Dancer will lead lessons at Howland Center
Although Emiliano De Laurentiis teaches Argentinian tango, he is not, in fact, Argentinian. In fact, the dual citizen (U.S. and Canada) has never been to Argentina. But he’s more than happy to import the country’s best-known dance.

De Laurentiis
After a test run this summer at Long Dock Park in Beacon, De Laurentiis will lead an eight-session series of classes starting Sept. 11 at the Howland Cultural Center. No experience is necessary, and couples of all genders are welcome.
“If the dancer is good, there’s something that goes through the eye,” he says of the tango. “It’s all happening in the heart, chest-to-chest, parallel to each other at all times. It’s a connection between the hearts.”
Raised in Montreal, De Laurentiis spent years in the Berkshires, living in Williamstown, Massachusetts. It was in that dance-centric part of the Northeast that De Laurentiis, whose non-terpsichorean occupation is developing educational software — as a sideline, he’s building AI tools to teach tango — began taking Argentine tango classes about 15 years ago.
Its spell on him was solidified when he discovered Dario Da Silva, an Argentinian who is a leading light in the form.
“Watching him, how he danced, changed my whole perspective,” De Laurentiis said. “Previously, I knew how to teach the lead. You have to create a choreography in your head while you’re dancing, while adding your own perspective. Now I teach all my students how to lead and follow.”

To-do item A. In the article about the tango classes, change "Berkshires" to "Adirondacks" and write out the passage from "Raised in Montreal, De" to "in the form.".
To-do item B. According to the tango article, where did De Laurentiis hold a test run of his classes this summer?
To-do item C. Pick up the article about the tango classes after its last sentence and keep writing it.

Exercise data.
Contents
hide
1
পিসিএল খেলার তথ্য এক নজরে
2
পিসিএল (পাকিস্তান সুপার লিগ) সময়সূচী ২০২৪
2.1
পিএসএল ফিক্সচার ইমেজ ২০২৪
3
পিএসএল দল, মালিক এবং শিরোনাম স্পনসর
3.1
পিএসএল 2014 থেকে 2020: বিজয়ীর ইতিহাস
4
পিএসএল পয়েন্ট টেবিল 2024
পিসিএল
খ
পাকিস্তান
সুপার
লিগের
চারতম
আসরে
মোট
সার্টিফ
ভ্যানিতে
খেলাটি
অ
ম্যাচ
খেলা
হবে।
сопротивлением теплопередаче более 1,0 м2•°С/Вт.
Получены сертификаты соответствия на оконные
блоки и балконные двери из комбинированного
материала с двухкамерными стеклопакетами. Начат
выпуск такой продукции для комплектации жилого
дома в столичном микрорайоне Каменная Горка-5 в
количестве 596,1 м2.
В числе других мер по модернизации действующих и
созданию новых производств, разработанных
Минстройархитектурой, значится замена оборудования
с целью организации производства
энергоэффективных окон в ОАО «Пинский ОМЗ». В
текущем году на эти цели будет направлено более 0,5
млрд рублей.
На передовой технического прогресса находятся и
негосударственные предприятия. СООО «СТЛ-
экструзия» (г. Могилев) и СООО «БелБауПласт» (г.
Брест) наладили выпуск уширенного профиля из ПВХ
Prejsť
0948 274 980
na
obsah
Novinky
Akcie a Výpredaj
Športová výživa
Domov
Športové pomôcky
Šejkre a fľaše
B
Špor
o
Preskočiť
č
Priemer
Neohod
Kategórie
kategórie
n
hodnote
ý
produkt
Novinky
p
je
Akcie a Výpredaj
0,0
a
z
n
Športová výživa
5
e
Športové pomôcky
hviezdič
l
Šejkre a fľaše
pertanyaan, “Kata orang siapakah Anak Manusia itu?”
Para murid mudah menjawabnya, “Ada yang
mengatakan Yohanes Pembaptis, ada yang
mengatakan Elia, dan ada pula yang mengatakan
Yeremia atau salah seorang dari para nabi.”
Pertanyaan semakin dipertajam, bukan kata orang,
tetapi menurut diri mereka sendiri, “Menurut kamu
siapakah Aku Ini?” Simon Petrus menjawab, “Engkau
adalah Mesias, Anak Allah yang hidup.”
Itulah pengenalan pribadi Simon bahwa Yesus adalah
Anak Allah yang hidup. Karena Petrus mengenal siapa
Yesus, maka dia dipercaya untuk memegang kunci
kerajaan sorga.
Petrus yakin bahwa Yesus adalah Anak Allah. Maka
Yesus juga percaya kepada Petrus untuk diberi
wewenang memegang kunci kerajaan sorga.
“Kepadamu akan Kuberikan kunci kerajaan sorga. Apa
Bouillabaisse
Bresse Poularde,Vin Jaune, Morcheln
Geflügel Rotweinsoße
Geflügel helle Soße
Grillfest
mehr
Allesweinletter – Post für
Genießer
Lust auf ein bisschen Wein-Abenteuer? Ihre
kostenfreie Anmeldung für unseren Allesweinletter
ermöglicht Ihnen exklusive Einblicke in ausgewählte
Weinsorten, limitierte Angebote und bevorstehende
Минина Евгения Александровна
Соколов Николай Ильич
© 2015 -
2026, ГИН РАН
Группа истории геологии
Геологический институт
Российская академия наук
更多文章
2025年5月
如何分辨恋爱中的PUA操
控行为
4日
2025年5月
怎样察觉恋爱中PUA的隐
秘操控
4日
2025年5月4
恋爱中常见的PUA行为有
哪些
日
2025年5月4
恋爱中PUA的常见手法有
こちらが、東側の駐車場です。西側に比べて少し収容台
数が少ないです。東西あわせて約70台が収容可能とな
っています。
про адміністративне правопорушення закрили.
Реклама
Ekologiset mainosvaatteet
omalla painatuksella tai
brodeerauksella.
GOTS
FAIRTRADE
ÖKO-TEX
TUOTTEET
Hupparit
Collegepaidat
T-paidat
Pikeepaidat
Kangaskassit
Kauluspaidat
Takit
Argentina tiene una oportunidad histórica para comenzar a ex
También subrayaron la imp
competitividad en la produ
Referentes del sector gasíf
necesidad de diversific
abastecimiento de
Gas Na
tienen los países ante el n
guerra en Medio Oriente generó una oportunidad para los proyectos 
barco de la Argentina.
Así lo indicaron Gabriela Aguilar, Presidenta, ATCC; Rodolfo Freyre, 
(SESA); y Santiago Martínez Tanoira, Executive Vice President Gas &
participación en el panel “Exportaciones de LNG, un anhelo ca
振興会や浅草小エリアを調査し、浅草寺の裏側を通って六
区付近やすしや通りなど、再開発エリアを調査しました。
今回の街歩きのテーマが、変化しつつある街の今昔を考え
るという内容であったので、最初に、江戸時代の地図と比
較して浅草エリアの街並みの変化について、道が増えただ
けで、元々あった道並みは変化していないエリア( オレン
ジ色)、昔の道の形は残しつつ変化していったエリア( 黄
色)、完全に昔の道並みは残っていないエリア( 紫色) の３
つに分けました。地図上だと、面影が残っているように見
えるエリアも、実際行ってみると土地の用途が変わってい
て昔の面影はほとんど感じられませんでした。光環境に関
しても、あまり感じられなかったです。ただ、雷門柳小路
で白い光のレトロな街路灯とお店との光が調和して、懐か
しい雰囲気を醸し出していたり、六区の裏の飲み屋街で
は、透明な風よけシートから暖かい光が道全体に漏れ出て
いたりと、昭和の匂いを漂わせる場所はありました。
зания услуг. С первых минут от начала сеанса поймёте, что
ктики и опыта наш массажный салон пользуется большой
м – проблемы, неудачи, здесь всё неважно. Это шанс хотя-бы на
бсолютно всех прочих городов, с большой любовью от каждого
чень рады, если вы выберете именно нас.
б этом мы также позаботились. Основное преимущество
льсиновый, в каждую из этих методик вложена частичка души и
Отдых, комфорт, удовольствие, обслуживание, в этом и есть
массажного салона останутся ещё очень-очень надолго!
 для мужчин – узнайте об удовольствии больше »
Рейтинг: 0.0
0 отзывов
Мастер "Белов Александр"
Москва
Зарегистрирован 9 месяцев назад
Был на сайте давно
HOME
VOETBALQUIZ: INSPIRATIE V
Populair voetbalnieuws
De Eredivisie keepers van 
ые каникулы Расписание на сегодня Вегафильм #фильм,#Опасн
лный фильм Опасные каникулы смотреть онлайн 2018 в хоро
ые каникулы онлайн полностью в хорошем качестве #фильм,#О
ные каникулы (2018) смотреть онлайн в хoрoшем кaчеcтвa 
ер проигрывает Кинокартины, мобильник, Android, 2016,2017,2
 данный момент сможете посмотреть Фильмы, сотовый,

Reply A.
Raised in Montreal, De Laurentiis spent years in the Adirondacks, living in Williamstown, Massachusetts. It was in that dance-centric part of the Northeast that De Laurentiis, whose non-terpsichorean occupation is developing educational software — as a sideline, he’s building AI tools to teach tango — began taking Argentine tango classes about 15 years ago.
Its spell on him was solidified when he discovered Dario Da Silva, an Argentinian who is a leading light in the form.

Reply B. At Long Dock Park in Beacon.

Reply C.
De Laurentiis and Da Silva collaborated on a series of instructive YouTube videos, which have been viewed more than 4 million times. “When Dario moved to France, he started getting asked, ‘Are you the Dario?’ ” De Laurentiis says. “It helped him build his career in Europe.”
Lately, De Laurentiis has been “doing a lot of thinking about how to teach tango. I’ve broken it down into basic concepts which people can absorb in five minutes. The videos I did years ago are all pre-TikTok and reels; I may redo them.”

De Laurentiis and a student tango at Long Dock Park during a July class.
De Laurentiis moved to Beacon full-time six months ago, having previously divided his time between the Berkshires, where he taught dance in Pittsfield and Williamstown and co-taught a class called “The Anthropology of Musical Forms” at Williams College.
He says that, after 25 years, he was finding the Berkshires too small. Mulling things over, he calculated that there was a tango vacuum between Kingston and New York City that he could fill. When his girlfriend suggested he have a look at Beacon, he was taken immediately by the city. “It’s a microcosm of things I love in bigger cities,” he says. “There’s at least one of everything.”
The free classes he offered on Monday nights in July at Long Dock Park were structured as a class followed by practica. He averaged about 18 pupils per session, 90 percent of whom were beginners.
“It was fun to see how fast they progressed,” De Laurentiis says. “My goal is to encourage their love of dancing. People often think of tango as an older ballroom dance, and that is not the case. It’s a dynamic dance that changes every year. You can never say, ‘Now I am a master of tango.’ ”
De Laurentiis hopes to host a milonga, or dance party, during the December holidays.
“My focus is on fun,” he says. “A lot of teachers are expert dancers, but the teaching is often lacking. As an educator, an important part of this is enjoying the music and building a community.”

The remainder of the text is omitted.